A forthcoming update to NATO's mission statement should stress the importance of eliminating nuclear weapons, Norway indicated Tuesday (see GSN, May 21).
The alliance includes three recognized nuclear powers -- France, the United Kingdom and the United States.
Washington also has an estimated 200 U.S. gravity bombs deployed in military bases throughout Europe as a hedge against Russia's nuclear arsenal. Norway, Germany and other NATO states have called for the alliance to consider removal of the weapons, and Oslo and Berlin have pushed to have the disarmament addressed at the next NATO summit in Portugal.
NATO's "new strategic concept should not be in the way of nuclear disarmament," the Philippines News Agency quoted Norwegian Foreign Minister Jonas Gahr Store as saying.
The NATO Strategic Concept Expert Group, chaired by former U.S. Secretary of State Madeleine Albright, "has not mentioned disarmament" in a report released last month, said the official.

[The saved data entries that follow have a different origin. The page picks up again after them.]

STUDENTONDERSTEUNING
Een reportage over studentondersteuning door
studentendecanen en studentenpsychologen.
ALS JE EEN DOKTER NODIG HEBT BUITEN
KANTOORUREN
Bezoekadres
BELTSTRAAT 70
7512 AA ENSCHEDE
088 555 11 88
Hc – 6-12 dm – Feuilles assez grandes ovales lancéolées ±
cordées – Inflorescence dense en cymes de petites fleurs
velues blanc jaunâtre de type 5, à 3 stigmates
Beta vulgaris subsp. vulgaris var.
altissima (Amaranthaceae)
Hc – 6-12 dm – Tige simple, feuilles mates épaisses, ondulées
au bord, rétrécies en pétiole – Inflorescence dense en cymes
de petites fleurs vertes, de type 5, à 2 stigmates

"If NATO does not reflect modern thinking on disarmament, then we are out of touch," he said, calling for "less emphasis on nuclear deterrence."

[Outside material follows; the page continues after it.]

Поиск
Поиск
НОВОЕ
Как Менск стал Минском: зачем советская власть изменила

Store made the remarks in reaction to NATO Secretary General Anders Fogh Rasmussen's stated support for the alliance's role in upholding the nuclear deterrent.
"For our deterrence to remain credible, I firmly believe it must continue to be based on a mix of conventional and nuclear capabilities. And our new strategic concept should affirm that," Rasmussen said in March (Philippines News Agency, June 23).